O śmierci żony G. S. dowiedział się wracając z pracy. Widział rozbity samochód siostry i siostrę, którą zabierała karetka. Od sanitariusza dowiedział się, że pasażerka (jego żona) nie żyje. Do domu odwiózł go kolega. Poinformował synów, że ich matka nie żyje. Zwłoki M. S. zostały przez pogrzebem przywiezione do domu i były tam przez dwa dni. Śmierć żony, jej pogrzeb była dla G. S. ciężkim przeżyciem. Nie mógł się z nią pogodzić. Był półprzytomny. Brał leki na uspokojenie. W załatwieniu formalności związanych z pogrzebem pomogła mu rodzina. Po roku od śmierci żony G. S., z powodu tego, że nie mógł poradzić sobie ze wszystkimi obowiązkami zrezygnował z pracy. Kiedy synowie zaczęli chodzić do szkoły musiał ich zawozić i odbierać w różnych (...). Wykonywał prace domowe i zajmował się gospodarstwem rolnym. W opiece nad dziećmi pomagali G. S. rodzice, który byli w podeszłym wieku, jego siostra i rodzice zmarłej żony. G. S. po śmierci żony „zagłębił się w codzienność”, stał się „zamknięty”, nie uczestniczył w imprezach, starał się zastąpić synom „całą rodzinę”. Nie związał się z inną kobietą, nadal jest sam. Do dzisiaj w części domu, który wcześniej zajmowali małżonkowie S. znajdują się rzeczy zmarłej - jej ubrania, rysunki, obraz, rzeczy, które kupowała. G. S. nie może się pozbyć tych rzeczy. Cały czas „tkwi w nim żałoba”. G. S. obecnie lat 47. Regularnie chodzi na cmentarz, wspomina żonę, zamawia regularnie Msze Św.

• _Zestawienie danych_

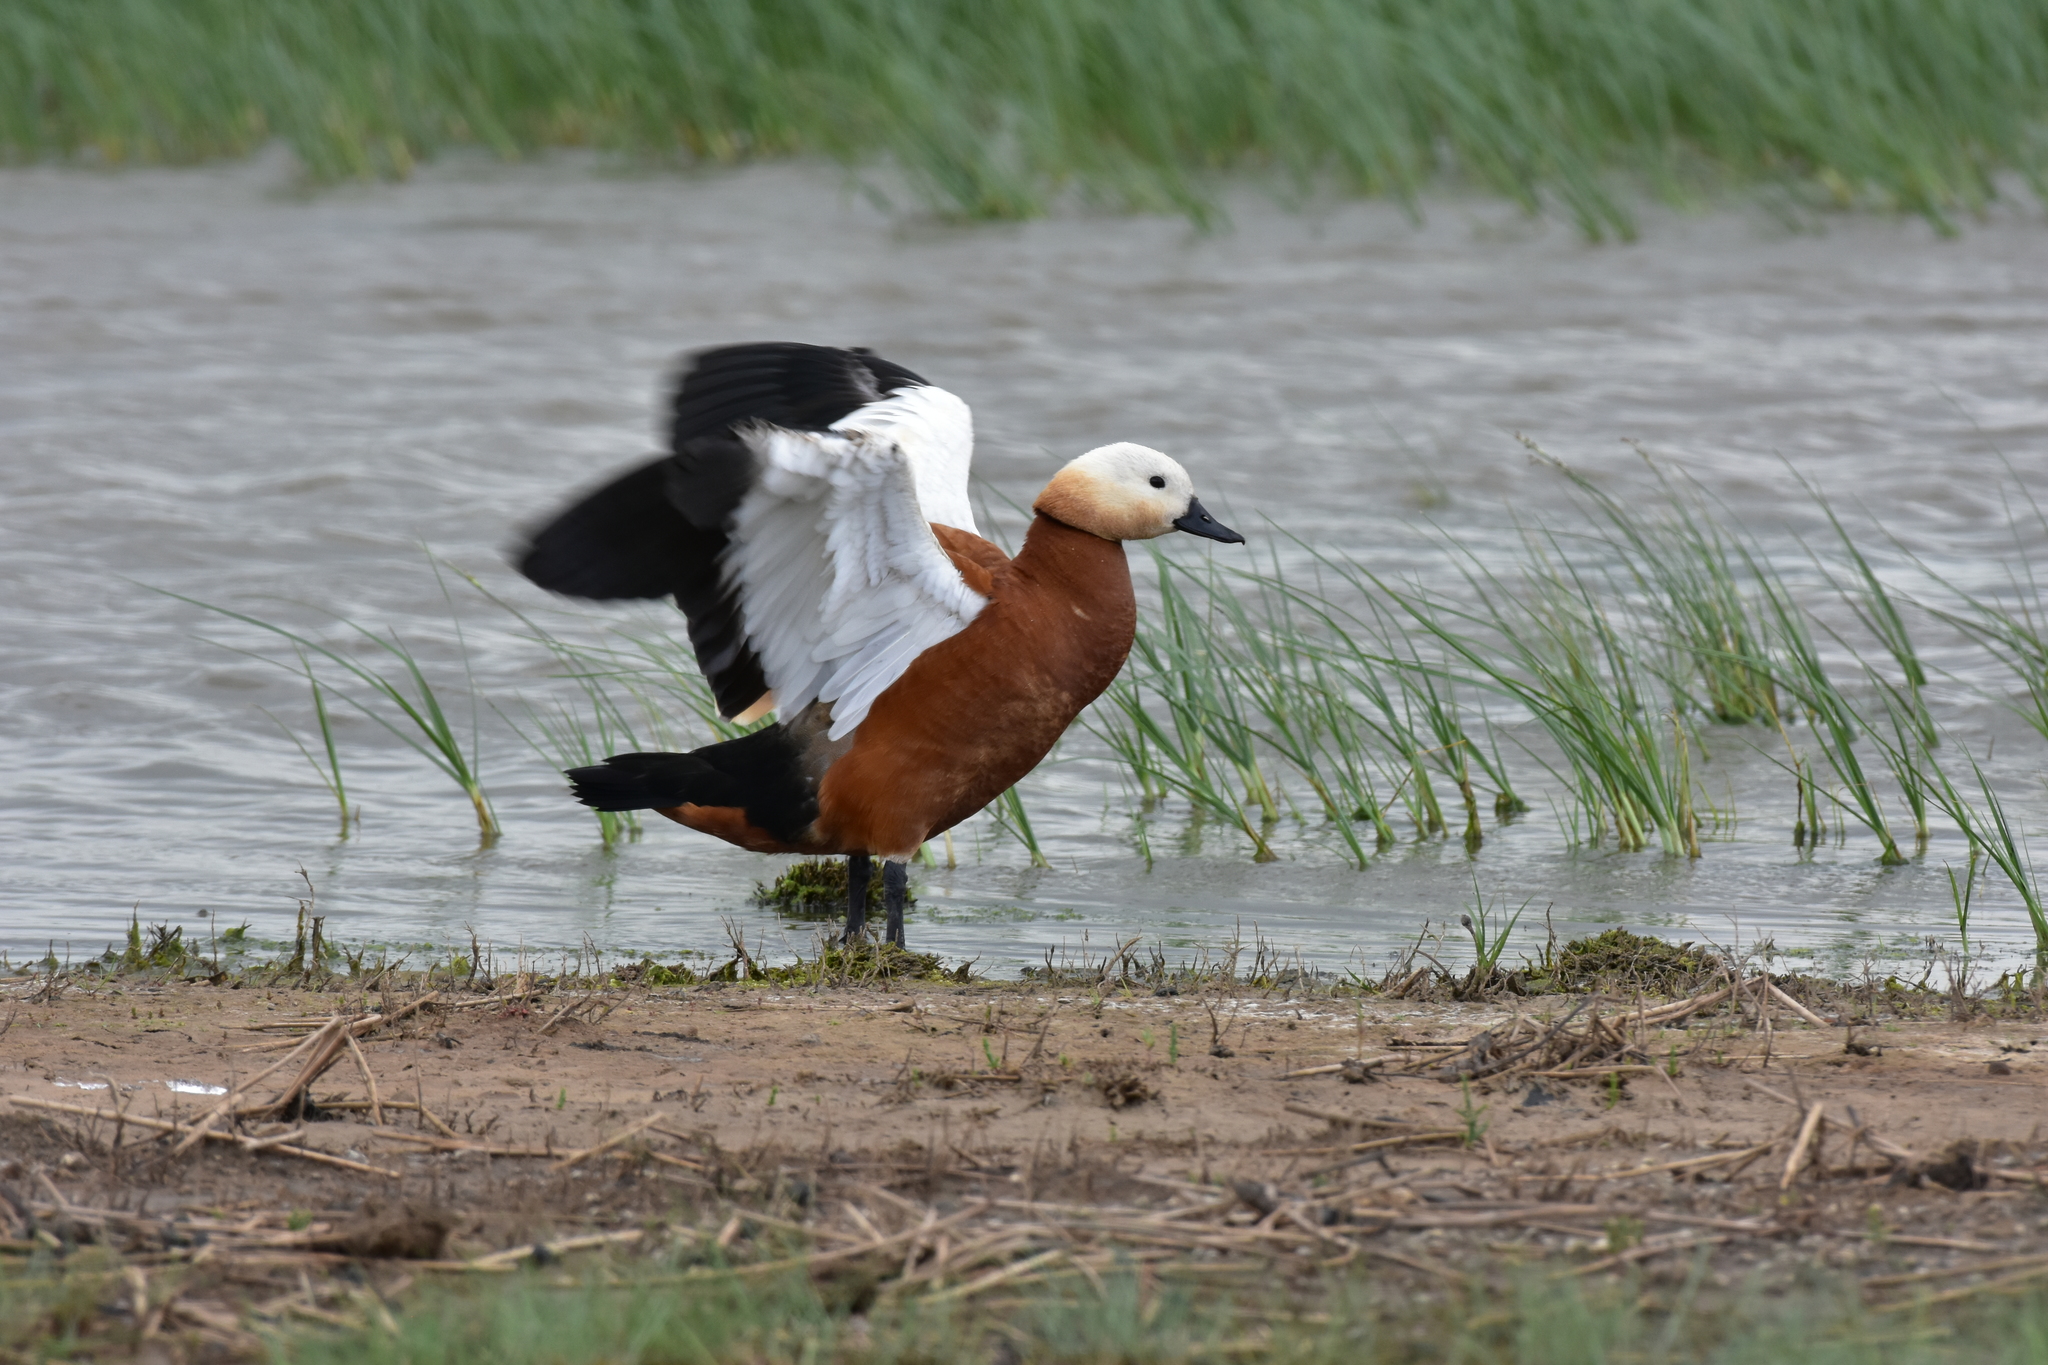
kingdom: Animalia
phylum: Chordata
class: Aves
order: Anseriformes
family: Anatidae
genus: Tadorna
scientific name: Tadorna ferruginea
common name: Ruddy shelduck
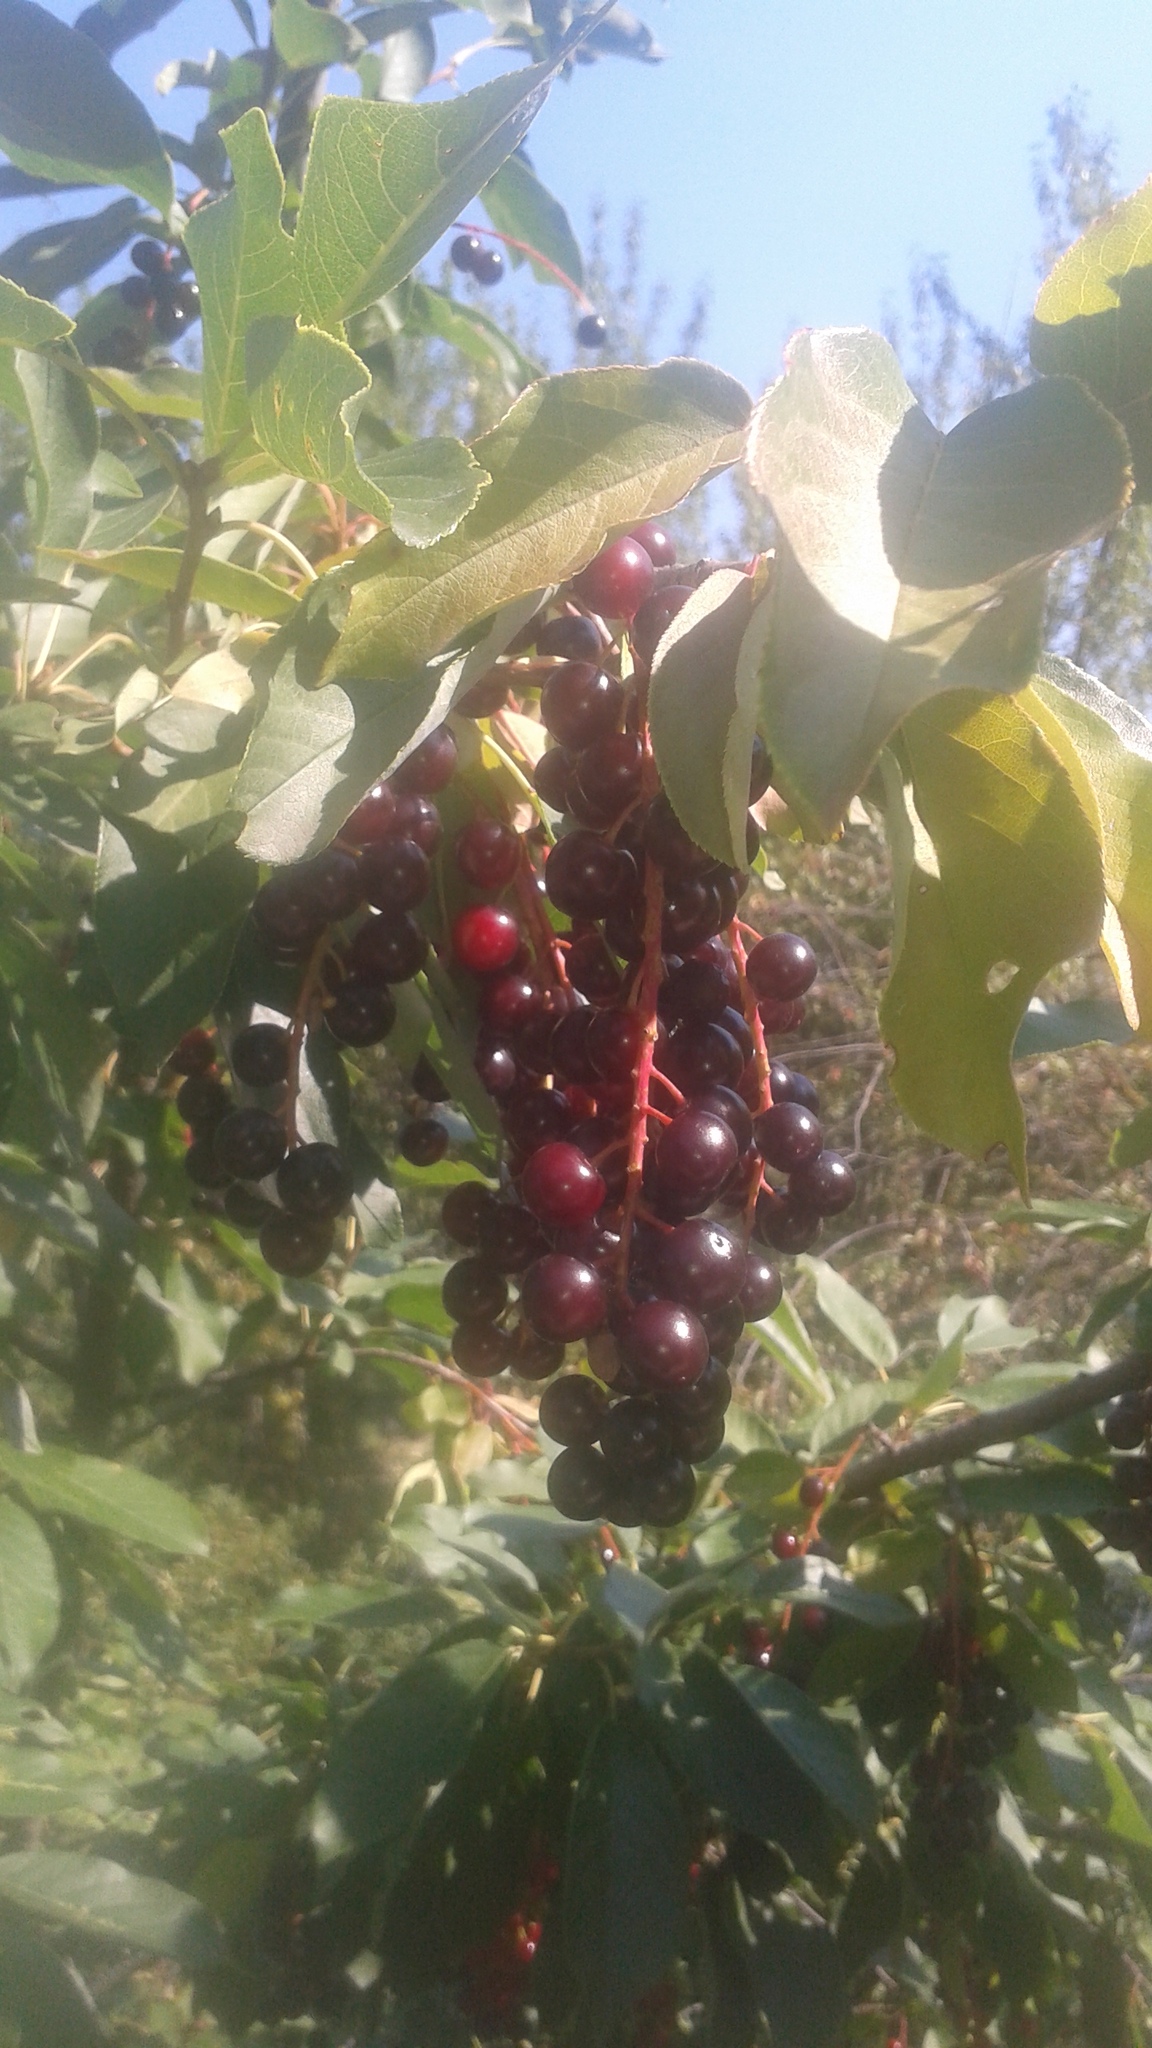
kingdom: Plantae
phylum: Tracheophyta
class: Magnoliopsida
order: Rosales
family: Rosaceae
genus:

• _Zadanie do wykonania_
Kontynuuj fragment o żałobie G. S. po śmierci żony, zaczynając od miejsca, w którym się kończy.

• _Odpowiedź do ćwiczenia_
K. S. (lat 23) i D. S. (lat 24) wychowali się bez matki. Obaj obecnie pracują w W. na budowie, mieszkają razem. Do domu przyjeżdżają na weekendy. K. matkę pamięta „jak przez mgłę”. Pamięta jak wracała z pracy i przynosiła słodycze. Pamięta jej twarz i fragmenty zabaw. D. S. pamięta jak mama piekła naleśniki, jak robiła tort lodowy, który z bratem uwielbiali. Pamięta jak czekali na jej powrót z pracy. K. S. ma w pamięci obraz matki w trumnie i pamięta, że cała rodzina starała się wytłumaczyć mu co się stało. Obu braciom bardzo brakowało matki, zwłaszcza w szkole, kiedy był Dzień Matki. Na uroczystości do szkoły przychodziły babci lub ciocia. W odrabianiu lekcji pomagał im ojciec. Często wspominali i wspominają matkę. Regularnie chodzą na cmentarz. Wielokrotnie zadawali sobie tytanie „dlaczego tak się stało” i jakie byłoby ich życie gdyby nie doszło do wypadku.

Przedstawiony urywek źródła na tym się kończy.